Прощание из ниоткуда. Книга 2. Чаша ярости — страница 55 из 59

О, этот легендарный советский либерал с неизменным девизом на услужливых губах: „Лучше я, чем другой!” Сколько од и ораторий сочинил он в честь своих душевных мук и нравственных переживаний, пробиваясь к заветной кормушке, где раздают наиболее приближенным вполне съедобные остатки с неоскудевающего барского стола! Нет таких подлостей и клятвопреступлений, на какие бы его не подвигла жажда всегда и всюду числить себя в перманентной оппозиции, не теряя, конечно, сладкой возможности обогреваться в лучах благожелательного внимания свыше. Но при всем при этом мученическое выражение не сходило с его вдохновенного чела: он в опасности, он в беде, он в пути на Голгофу!

Пусть извинит Влада требовательный читатель, но он всегда предпочитал иметь дело с ортодоксами: тем, по крайней мере, не приходилось с ним лицемерить.

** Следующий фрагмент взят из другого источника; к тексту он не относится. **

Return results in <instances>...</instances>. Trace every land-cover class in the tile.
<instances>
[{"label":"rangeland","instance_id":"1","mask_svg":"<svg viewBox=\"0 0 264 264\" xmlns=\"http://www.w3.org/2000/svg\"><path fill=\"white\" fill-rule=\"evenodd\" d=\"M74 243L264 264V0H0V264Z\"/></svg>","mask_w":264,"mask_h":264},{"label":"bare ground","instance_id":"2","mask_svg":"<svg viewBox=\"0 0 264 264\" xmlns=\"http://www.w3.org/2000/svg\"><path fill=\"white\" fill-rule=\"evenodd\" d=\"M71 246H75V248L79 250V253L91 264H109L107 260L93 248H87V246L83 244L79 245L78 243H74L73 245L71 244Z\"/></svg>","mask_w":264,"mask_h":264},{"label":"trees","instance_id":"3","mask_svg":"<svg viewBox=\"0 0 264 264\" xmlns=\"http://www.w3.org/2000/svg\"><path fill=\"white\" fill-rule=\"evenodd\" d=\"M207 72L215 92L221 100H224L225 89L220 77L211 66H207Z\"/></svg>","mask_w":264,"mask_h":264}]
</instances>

Однажды, отвечая на очередное недоумение Влада, Эрнст Неизвестный определил это Владово состояние еще точнее:

— Ты спрашиваешь, что такое советский либерал? Пожалуйста. Представь себе наше мудрое руководство в виде огромной задницы, чур, метафора моя, а около этой задницы сгруппировалась банда идеологических ортодоксов от культуры и взасос лижут ее, эту задницу, за что получают весьма недурственные дивиденды, слышишь? Лижут-то они лижут, но некоторые неудобства все же испытывают, потому что сзади на них наш нынешний либерал напирает, местечка для себя добивается, свою долю урвать норовит. Ортодоксы, сам понимаешь, делиться с ним не хотят, ногами отбиваются, доказывают заднице, что те не лизать, а кусать лезут. Заднице бы этой вовремя догадаться, что те не кусать, а тоже лизать лезут, только гораздо квалифицированнее и за меньшую плату! Правда, кажется, начинает догадываться, вот и умница!..

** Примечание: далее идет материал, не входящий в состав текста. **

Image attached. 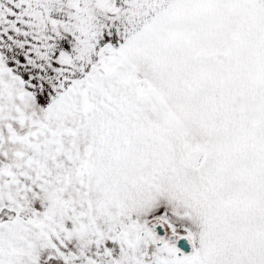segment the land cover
<instances>
[{"label": "snow or ice", "instance_id": "snow-or-ice-1", "mask_svg": "<svg viewBox=\"0 0 264 264\" xmlns=\"http://www.w3.org/2000/svg\"><path fill=\"white\" fill-rule=\"evenodd\" d=\"M0 264H264V0H0Z\"/></svg>", "mask_w": 264, "mask_h": 264}]
</instances>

Как-то вскоре после отъезда, в Париже, великая певица рассказывала Владу о судьбе тоже по-настоящему великого, а может быть, и величайшего композитора нашего времени:

— Если б ты знал, до чего они его довели, он даже голодал, я сама ему из-за границы консервы возила!

— ?!

— А ты сам посуди, какую ораву ему содержать приходилось: семью, домработницу, секретаршу, шофера, сторожа на даче! Попробуй, их накорми, а ты говоришь!

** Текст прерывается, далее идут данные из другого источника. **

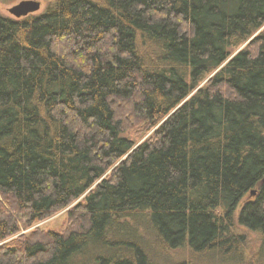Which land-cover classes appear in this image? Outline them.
I'll list each match as a JSON object with an SVG mask.
<instances>
[{
    "label": "trees",
    "instance_id": "trees-1",
    "mask_svg": "<svg viewBox=\"0 0 264 264\" xmlns=\"http://www.w3.org/2000/svg\"><path fill=\"white\" fill-rule=\"evenodd\" d=\"M47 1L0 13V264L264 241V0Z\"/></svg>",
    "mask_w": 264,
    "mask_h": 264
},
{
    "label": "rangeland",
    "instance_id": "rangeland-1",
    "mask_svg": "<svg viewBox=\"0 0 264 264\" xmlns=\"http://www.w3.org/2000/svg\"><path fill=\"white\" fill-rule=\"evenodd\" d=\"M19 1L20 0H0V13L5 16L15 18V16L10 13L9 8ZM41 2V8L36 13L42 12L48 1L41 0ZM259 32H264V25L256 32V34ZM245 44H243L240 48H242ZM233 51L235 52L236 49H233ZM130 131L135 134L138 142L143 141L152 133L151 130L142 135L136 134L134 133L136 131L134 128ZM248 196L251 197L252 195L249 194ZM80 199L41 221H35L33 223L22 221L20 225V232L5 241L18 237L21 234H30L31 232L41 233L46 230L65 229L68 225V210L73 208V206ZM235 232L242 234L240 237L243 242V246H240L239 248V253L237 252L238 257L236 259H231L230 257L225 261L222 259L219 260V255L221 256V254L218 251L202 254L193 253L187 245H182L177 248H169L166 246L161 247L160 249H157L156 256H152V260L156 261L157 264H264V241L262 238L256 233L247 230L243 226L235 228Z\"/></svg>",
    "mask_w": 264,
    "mask_h": 264
},
{
    "label": "water",
    "instance_id": "water-1",
    "mask_svg": "<svg viewBox=\"0 0 264 264\" xmlns=\"http://www.w3.org/2000/svg\"><path fill=\"white\" fill-rule=\"evenodd\" d=\"M41 0H20L9 8V11L16 18L27 16L31 13L37 12L41 8ZM252 194L256 193V190H251Z\"/></svg>",
    "mask_w": 264,
    "mask_h": 264
}]
</instances>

Да простит Владу Господь такое кощунство, но он — сын тульских лапотников и городской голытьбы, — полжизни хлеба досыта не евший, подумал тогда в сердцах: „Эх, мне бы его, этого композитора, заботы!”

Предложенный спектакль тем временем разыгрывался по всем правилам загодя выработанного сценария:

ПРЕДСЕДАТЕЛЬ (упитанная его фигурка торжественно напряжена, глаза опущены долу, пухлые кулачки упираются в стол перед собой: он скорбит, ему тяжело, но он выполняет свой партийный долг): Что ж, товарищи, я думаю, начнем, кто хочет взять слово?

ПЕРВЫЙ „ТОВАРИЩ” (фамилия не то Стрехнин, не то Струхнин, не то одно и другое, вместе взятое, в общем, сама фамилия чего стоит!): Товарищи, когда я прочитал этот, с позволения сказать, роман, мне вспомнилась моя фронтовая молодость, я работал тогда в Особом отделе армии. И должен вам прямо сказать, что мы получали тогда много власовских листовок с точно таким же содержанием, но в те суровые годы я знал, как следует поступать с теми, кто пишет, и с теми, кто читает эту антисоветчину (одутловатая физиономия бывшего особиста стала медленно наливаться кровью, и Влад живо представил себе, что бы с ним случилось, попадись он тому в ту пору). Разве за таких вот, с позволения сказать, сочинителей мы с вами, товарищи, проливали кровь в годы Великой Отечественной войны?..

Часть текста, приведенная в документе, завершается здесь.